# Trying emmersed - dwarf hargrass, ricca, HC



## mpagri (Dec 7, 2007)

I have just up a 10g tank that i am going to try and grow out emmersed for awhile. heres the current setup:

10g tank
65w cfl lighting
eco complete

saran wrap with a few holes in it to keep humidity up

So the dwarf hairgrass is definitely dieing, but it started off not very healthy to begin with. the ricca is actually pretty much submersed as it is at the front of the tank and the substrate slopes up to the back so the water level at the front is higher. but it also has not shown much growth but i dont think its dieing yet so thats good. the hg has been in for 10 days the ricca for less than one week. 

have people had much luck either of these emmersed i know most of the posts are all HC. how long does riccia usually take to start growing once tied to the rocks? 

i'll post pictures once the hc gets here and i have it in the tank.


----------



## Rob Tetrazona (Jun 21, 2005)

I've never used eco-complete, so I can't comment on how successful you will be with that. I know a guy who breeds and sells SA dart frogs. He sets up terrariums with a coconut fiber substrate and grows in thick mats of Riccia emersed in most of them using shoplights. I asked him what his secret was and he said, "If there are frogs in the terrarium, the Riccia grows. Without frogs, it turns brown and dies." I don't know how helpful that is for you, but I've tried the same setup without the frogs, but I had a misting system on a timer that pumped water taken from a fertilized planted tank. The Riccia grew very, very, very slowly.

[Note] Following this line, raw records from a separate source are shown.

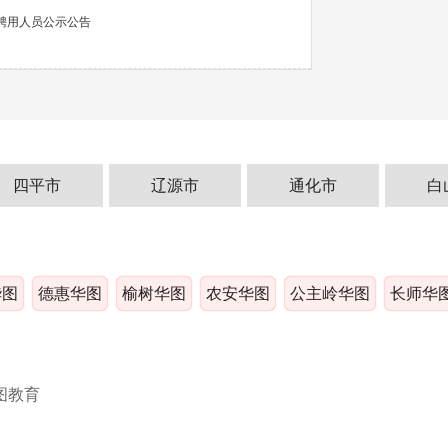
聘用人员公示公告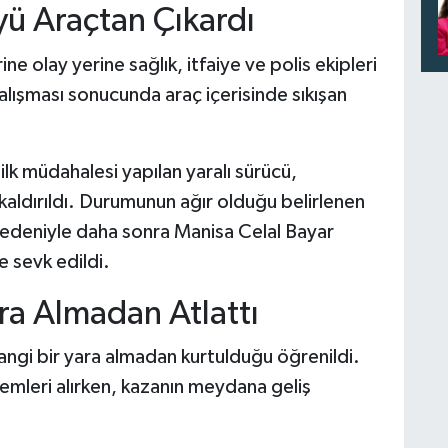
üyü Araçtan Çıkardı
e olay yerine sağlık, itfaiye ve polis ekipleri
çalışması sonucunda araç içerisinde sıkışan
 ilk müdahalesi yapılan yaralı sürücü,
aldırıldı. Durumunun ağır olduğu belirlenen
 nedeniyle daha sonra Manisa Celal Bayar
 sevk edildi.
ra Almadan Atlattı
angi bir yara almadan kurtulduğu öğrenildi.
lemleri alırken, kazanın meydana geliş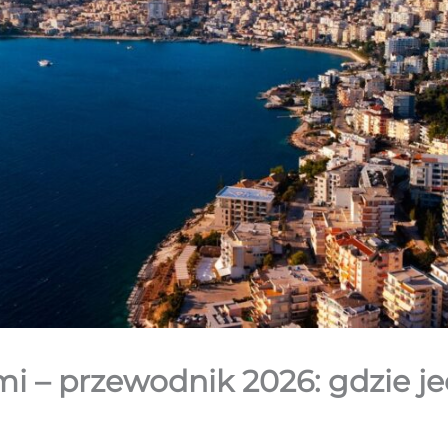
mi – przewodnik 2026: gdzie je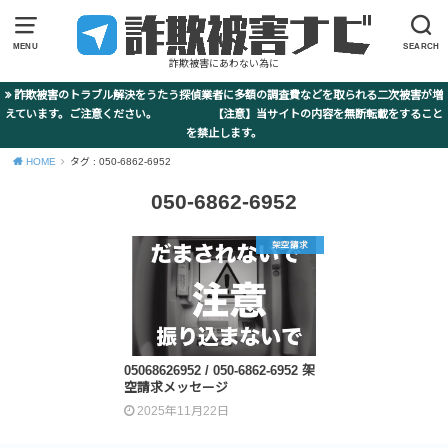
MENU
SEARCH
詐欺被害にあわない為に
詐欺被害のトラブル解決をうたう探偵業者に多額の調査費などを取られる二次被害が増
えています。ご注意ください。 【注意】当サイトの内容を無断転載をすること
を禁止します。
HOME
タグ : 050-6862-6952
050-6862-6952
架空請求
05068626952 / 050-6862-6952 架
空請求メッセージ
2025年11月22日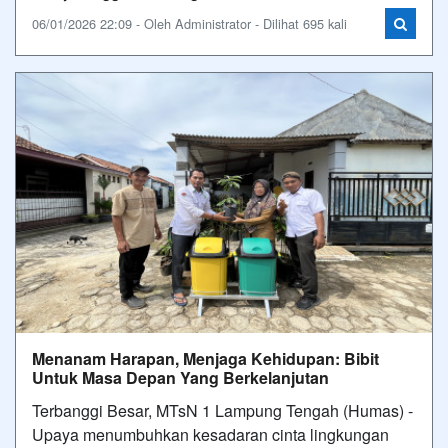
06/01/2026 22:09 - Oleh Administrator - Dilihat 695 kali
Menanam Harapan, Menjaga Kehidupan: Bibit
Untuk Masa Depan Yang Berkelanjutan
Terbanggi Besar, MTsN 1 Lampung Tengah (Humas) -
Upaya menumbuhkan kesadaran cinta lingkungan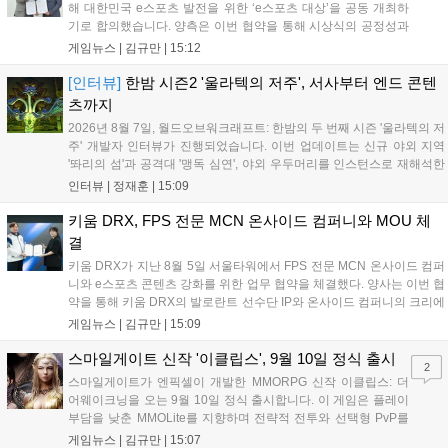
해 대한민국 e스포츠 발전을 위한 ‘e스포츠 대상’을 공동 개최하
기로 합의했습니다. 양측은 이번 협약을 통해 시상식의 공정성과
전문성을 강화하고 MZ세대를 겨냥한 미디어 영향력을 확대해 e
게임뉴스 |
김규만
|
15:12
스포츠 전 종목을 아우르는 대표 연례 행사로 육성할 계획입니다.
김영만 회장은 10년 만에 재추진되는 이번 시상식이 e스포츠의
[인터뷰]
한밤 시즌2 '울라텍의 저주', 서사부터 엔드 콘텐
성과와 가치를 널리 알리는 권위 있는 행사가 되도록 노력하겠다
츠까지
고 밝혔습니다....
2026년 8월 7일, 월드오브워크래프트: 한밤의 두 번째 시즌 '울라텍의 저
주' 개발자 인터뷰가 진행되었습니다. 이번 업데이트는 신규 야외 지역
'똬리의 섬'과 공격대 '맹독 심연', 야외 우두머리를 인스턴스로 재해석한
'소굴'을 포함합니다. 개발진은 하우징 시스템 개선 및 신화+ 던전 로테이
인터뷰 |
정재훈
|
15:09
션, 공격대 보상 강화 등을 예고하며, 한국 팬들의 열정적인 성원에 감사
를 표했습니다....
키움 DRX, FPS 전문 MCN 온사이드 컴퍼니와 MOU 체
결
키움 DRX가 지난 8월 5일 서울타워에서 FPS 전문 MCN 온사이드 컴퍼
니와 e스포츠 콘텐츠 강화를 위한 업무 협약을 체결했다. 양사는 이번 협
약을 통해 키움 DRX의 발로란트 선수단 IP와 온사이드 컴퍼니의 크리에
이터 네트워크를 결합하여 정규 및 특별 콘텐츠를 공동 기획한다. 또한
게임뉴스 |
김규만
|
15:09
디지털 콘텐츠 제작을 넘어 팬들이 직접 참여하는 오프라인 행사 등 온·
오프라인 연계 프로그램을 순차적으로 선보이며 e스포츠 생태계 확장에
스마일게이트 신작 '이클립스', 9월 10일 정식 출시
2
나설 계획이다....
스마일게이트가 엔픽셀이 개발한 MMORPG 신작 이클립스: 더
어웨이크닝을 오는 9월 10일 정식 출시합니다. 이 게임은 플레이
부담을 낮춘 MMOLite를 지향하며 전략적 전투와 선택형 PvP를
특징으로 합니다. 현재 공식 홈페이지와 앱 마켓에서 사전등록을
게임뉴스 |
김규만
|
15:07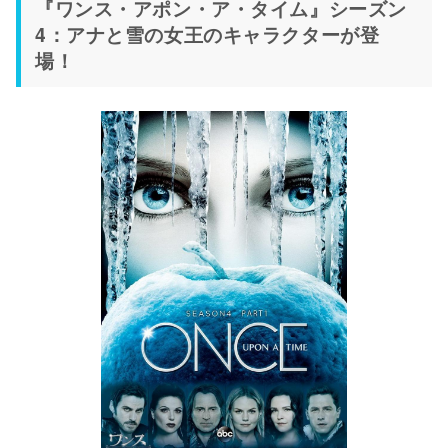
『ワンス・アポン・ア・タイム』シーズン
4：アナと雪の女王のキャラクターが登
場！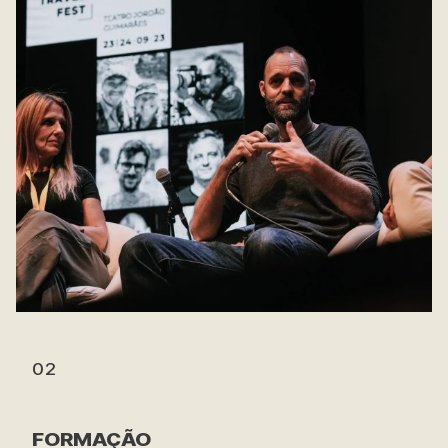
02
FORMAÇÃO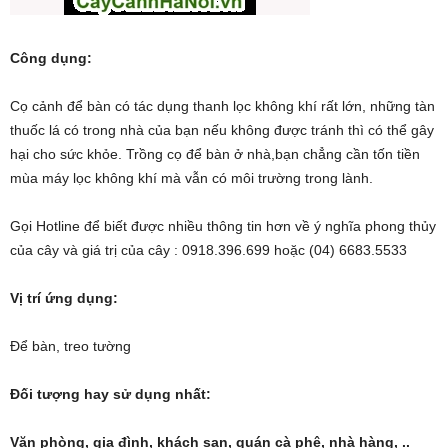
Công dụng:
Cọ cảnh để bàn có tác dụng thanh lọc không khí rất lớn, những tàn
thuốc lá có trong nhà của bạn nếu không được tránh thì có thể gây
hại cho sức khỏe. Trồng cọ để bàn ở nhà,bạn chẳng cần tốn tiền
mùa máy lọc không khí mà vẫn có môi trường trong lành.
Gọi Hotline để biết được nhiều thông tin hơn về ý nghĩa phong thủy
của cây và giá trị của cây : 0918.396.699 hoặc (04) 6683.5533
Vị trí ứng dụng:
Để bàn, treo tường
Đối tượng hay sử dụng nhất:
Văn phòng, gia đình, khách sạn, quán cà phê, nhà hàng, ..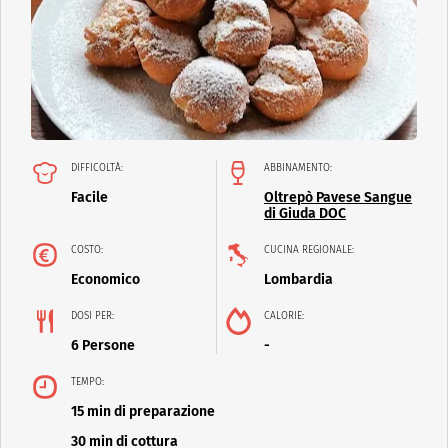
DIFFICOLTÀ:
ABBINAMENTO:
Facile
Oltrepò Pavese Sangue
di Giuda DOC
COSTO:
CUCINA REGIONALE:
Economico
Lombardia
DOSI PER:
CALORIE:
6 Persone
-
TEMPO:
15 min di preparazione
30 min di cottura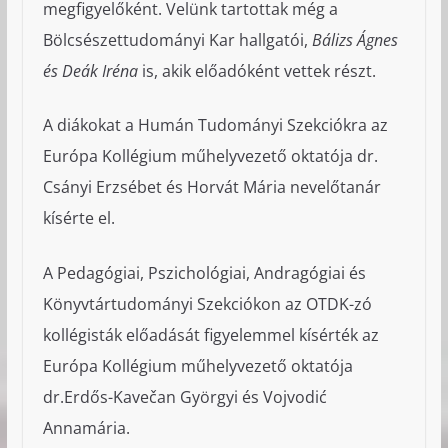
megfigyelőként. Velünk tartottak még a
Bölcsészettudományi Kar hallgatói,
Bálizs Ágnes
és Deák Iréna
is, akik előadóként vettek részt.
A diákokat a Humán Tudományi Szekciókra az
Európa Kollégium műhelyvezető oktatója dr.
Csányi Erzsébet és Horvát Mária nevelőtanár
kísérte el.
A Pedagógiai, Pszichológiai, Andragógiai és
Könyvtártudományi Szekciókon az OTDK-zó
kollégisták előadását figyelemmel kísérték az
Európa Kollégium műhelyvezető oktatója
dr.Erdős-Kavečan Györgyi és Vojvodić
Annamária.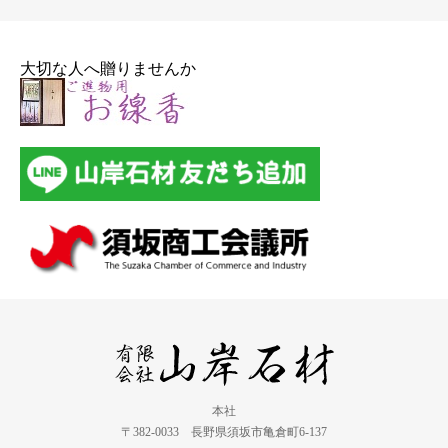
大切な人へ贈りませんか
本社
〒382-0033 長野県須坂市亀倉町6-137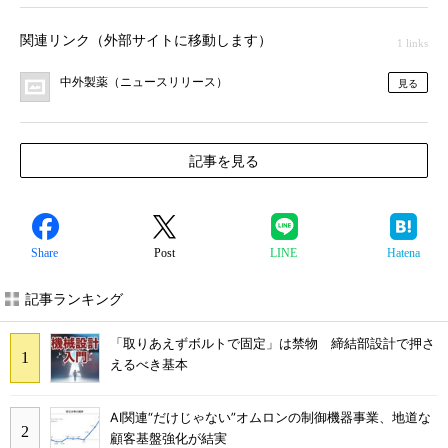
関連リンク（外部サイトに移動します）
1 links
中外製薬（ニュースリリース）
見る
記事を見る
Share
Post
LINE
Hatena
記事ランキング
「取りあえずボルトで固定」は禁物 締結部設計で押さ
えるべき基本
AI関連“だけじゃない”オムロンの制御機器事業、地道な
顧客基盤強化が結実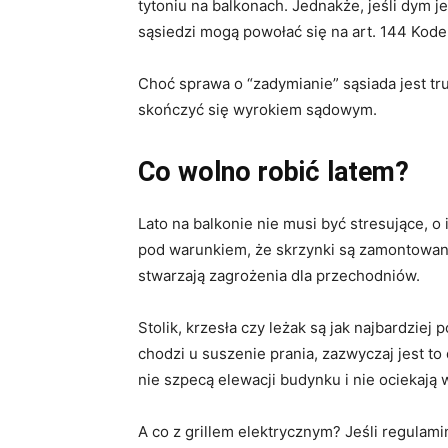
tytoniu na balkonach. Jednakże, jeśli dym j
sąsiedzi mogą powołać się na art. 144 Kode
Choć sprawa o “zadymianie” sąsiada jest t
skończyć się wyrokiem sądowym.
Co wolno robić latem?
Lato na balkonie nie musi być stresujące, o
pod warunkiem, że skrzynki są zamontowane
stwarzają zagrożenia dla przechodniów.
Stolik, krzesła czy leżak są jak najbardziej
chodzi u suszenie prania, zazwyczaj jest t
nie szpecą elewacji budynku i nie ociekają 
A co z grillem elektrycznym? Jeśli regulamin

With the other plants, start with emersed form if possible. If not possible, you need to take the submersed plants thru a transformation stage by slowly lowering the water level. It's not always possible to pull a plant out of water and expect it to grow out of water just like that. It needs transformation. This may even take trimming and replanting new growth and discarding the old.


----------